Records shown:
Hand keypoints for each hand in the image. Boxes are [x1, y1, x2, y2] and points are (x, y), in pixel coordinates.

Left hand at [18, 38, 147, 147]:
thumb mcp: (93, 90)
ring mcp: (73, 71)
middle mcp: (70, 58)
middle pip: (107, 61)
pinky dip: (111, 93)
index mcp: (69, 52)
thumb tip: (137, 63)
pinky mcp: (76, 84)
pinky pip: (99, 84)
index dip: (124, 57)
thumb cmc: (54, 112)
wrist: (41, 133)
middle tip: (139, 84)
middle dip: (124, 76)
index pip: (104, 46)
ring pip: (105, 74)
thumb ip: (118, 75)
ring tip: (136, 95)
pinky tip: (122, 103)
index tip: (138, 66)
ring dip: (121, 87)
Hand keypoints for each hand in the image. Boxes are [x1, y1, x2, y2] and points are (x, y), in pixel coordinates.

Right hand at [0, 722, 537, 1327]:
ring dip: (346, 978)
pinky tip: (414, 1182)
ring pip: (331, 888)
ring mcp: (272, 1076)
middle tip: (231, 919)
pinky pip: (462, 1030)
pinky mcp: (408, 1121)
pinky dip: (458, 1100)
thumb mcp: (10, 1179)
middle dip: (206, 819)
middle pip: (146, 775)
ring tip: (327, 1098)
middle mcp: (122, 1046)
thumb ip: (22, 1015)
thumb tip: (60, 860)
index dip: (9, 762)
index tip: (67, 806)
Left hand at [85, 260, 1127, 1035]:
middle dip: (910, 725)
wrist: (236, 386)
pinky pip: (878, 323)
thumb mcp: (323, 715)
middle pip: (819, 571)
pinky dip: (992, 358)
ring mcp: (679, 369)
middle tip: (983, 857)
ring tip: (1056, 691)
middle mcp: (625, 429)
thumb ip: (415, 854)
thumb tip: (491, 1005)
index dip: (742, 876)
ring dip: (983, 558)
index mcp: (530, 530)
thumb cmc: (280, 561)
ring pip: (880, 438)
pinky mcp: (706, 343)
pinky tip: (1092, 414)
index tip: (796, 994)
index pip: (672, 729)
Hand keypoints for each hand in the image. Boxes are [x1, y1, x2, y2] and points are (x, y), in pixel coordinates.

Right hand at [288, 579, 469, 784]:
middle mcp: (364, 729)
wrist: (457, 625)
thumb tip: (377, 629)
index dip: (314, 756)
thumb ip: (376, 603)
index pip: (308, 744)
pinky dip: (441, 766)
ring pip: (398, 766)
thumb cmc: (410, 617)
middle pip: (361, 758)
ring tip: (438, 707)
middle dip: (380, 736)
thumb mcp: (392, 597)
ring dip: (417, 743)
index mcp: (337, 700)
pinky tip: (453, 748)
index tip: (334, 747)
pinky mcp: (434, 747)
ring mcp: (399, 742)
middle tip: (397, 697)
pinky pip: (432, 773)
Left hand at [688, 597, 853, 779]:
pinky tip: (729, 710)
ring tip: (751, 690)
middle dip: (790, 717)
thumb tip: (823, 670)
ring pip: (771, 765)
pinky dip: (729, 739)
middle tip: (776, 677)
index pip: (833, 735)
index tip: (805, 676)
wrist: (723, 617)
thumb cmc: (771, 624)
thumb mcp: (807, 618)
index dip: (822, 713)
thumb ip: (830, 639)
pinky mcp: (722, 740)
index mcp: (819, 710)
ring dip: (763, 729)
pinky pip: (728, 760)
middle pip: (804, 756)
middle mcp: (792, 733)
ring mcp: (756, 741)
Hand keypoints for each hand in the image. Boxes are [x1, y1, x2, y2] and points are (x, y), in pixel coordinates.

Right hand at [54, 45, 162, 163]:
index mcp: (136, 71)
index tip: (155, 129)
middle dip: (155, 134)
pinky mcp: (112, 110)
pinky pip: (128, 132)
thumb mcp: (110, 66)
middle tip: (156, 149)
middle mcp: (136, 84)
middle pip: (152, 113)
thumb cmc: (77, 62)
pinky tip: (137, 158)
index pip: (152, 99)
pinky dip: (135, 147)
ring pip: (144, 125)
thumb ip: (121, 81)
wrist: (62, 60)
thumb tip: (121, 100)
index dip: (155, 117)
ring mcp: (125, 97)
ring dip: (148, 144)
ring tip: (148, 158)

--

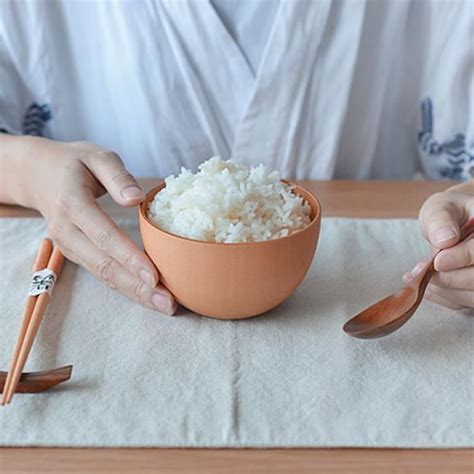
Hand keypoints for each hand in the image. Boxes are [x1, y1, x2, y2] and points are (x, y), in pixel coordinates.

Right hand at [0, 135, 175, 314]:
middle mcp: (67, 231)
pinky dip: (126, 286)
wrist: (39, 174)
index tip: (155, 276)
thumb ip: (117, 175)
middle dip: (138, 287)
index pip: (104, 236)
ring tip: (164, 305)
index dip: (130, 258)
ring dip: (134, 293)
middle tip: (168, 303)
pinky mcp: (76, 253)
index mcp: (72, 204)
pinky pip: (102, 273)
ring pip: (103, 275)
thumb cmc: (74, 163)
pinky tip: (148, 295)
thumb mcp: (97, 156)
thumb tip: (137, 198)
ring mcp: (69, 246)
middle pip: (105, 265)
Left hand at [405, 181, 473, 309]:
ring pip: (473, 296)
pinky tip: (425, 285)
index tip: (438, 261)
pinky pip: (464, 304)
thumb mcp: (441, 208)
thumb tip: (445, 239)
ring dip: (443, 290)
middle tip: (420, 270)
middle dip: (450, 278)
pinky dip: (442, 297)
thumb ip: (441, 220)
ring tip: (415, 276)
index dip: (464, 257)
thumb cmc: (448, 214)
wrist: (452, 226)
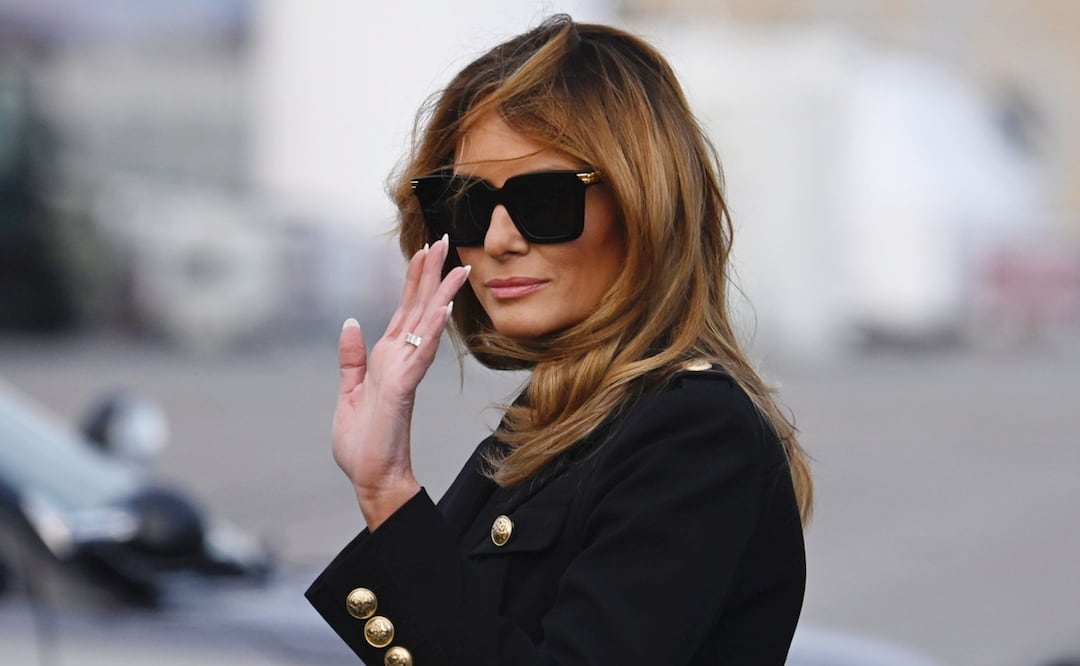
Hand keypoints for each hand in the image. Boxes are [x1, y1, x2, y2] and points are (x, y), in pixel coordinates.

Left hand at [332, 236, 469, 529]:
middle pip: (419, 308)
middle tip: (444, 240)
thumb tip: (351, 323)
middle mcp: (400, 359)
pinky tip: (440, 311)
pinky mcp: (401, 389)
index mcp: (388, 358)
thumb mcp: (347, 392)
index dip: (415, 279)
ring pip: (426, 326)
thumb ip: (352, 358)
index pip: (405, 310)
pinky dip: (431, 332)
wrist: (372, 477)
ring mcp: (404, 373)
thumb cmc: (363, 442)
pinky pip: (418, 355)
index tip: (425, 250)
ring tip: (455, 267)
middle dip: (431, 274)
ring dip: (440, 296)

* * *

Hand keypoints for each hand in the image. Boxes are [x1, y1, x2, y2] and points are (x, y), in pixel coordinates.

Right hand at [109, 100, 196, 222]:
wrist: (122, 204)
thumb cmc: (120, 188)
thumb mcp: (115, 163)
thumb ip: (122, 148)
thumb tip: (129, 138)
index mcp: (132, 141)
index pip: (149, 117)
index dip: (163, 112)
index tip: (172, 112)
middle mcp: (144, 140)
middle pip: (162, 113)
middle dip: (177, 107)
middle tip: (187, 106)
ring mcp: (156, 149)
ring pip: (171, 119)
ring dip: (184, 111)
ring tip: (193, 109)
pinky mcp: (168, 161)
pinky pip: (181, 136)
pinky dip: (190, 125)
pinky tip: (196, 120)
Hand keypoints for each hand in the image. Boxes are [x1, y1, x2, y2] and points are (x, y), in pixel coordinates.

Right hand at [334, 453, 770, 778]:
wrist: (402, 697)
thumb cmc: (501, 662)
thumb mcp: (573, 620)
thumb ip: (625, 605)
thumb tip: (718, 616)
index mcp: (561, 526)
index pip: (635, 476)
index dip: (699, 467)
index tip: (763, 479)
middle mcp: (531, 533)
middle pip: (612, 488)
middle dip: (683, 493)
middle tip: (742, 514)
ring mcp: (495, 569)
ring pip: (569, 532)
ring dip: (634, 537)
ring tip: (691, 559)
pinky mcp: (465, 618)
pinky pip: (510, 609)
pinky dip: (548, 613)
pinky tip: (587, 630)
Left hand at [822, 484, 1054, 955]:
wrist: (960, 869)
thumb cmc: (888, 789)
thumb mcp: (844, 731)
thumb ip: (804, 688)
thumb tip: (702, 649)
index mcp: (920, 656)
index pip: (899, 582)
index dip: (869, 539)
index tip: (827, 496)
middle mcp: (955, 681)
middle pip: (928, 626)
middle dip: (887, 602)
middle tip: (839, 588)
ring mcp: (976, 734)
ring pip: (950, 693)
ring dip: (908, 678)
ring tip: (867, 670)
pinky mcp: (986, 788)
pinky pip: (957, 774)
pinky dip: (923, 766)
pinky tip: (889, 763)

Aim of the task: Scan the listing for the word "Left". Copy every line in which it appears.

Result of this task:
Left hand at [18, 38, 147, 147]:
Left hand at [85, 260, 1127, 1035]:
Left hand at [688, 597, 853, 779]:
Left hand at [405, 181, 473, 309]:
Left hand at [332, 236, 469, 529]:
Left hand at [822, 484, 1054, 955]:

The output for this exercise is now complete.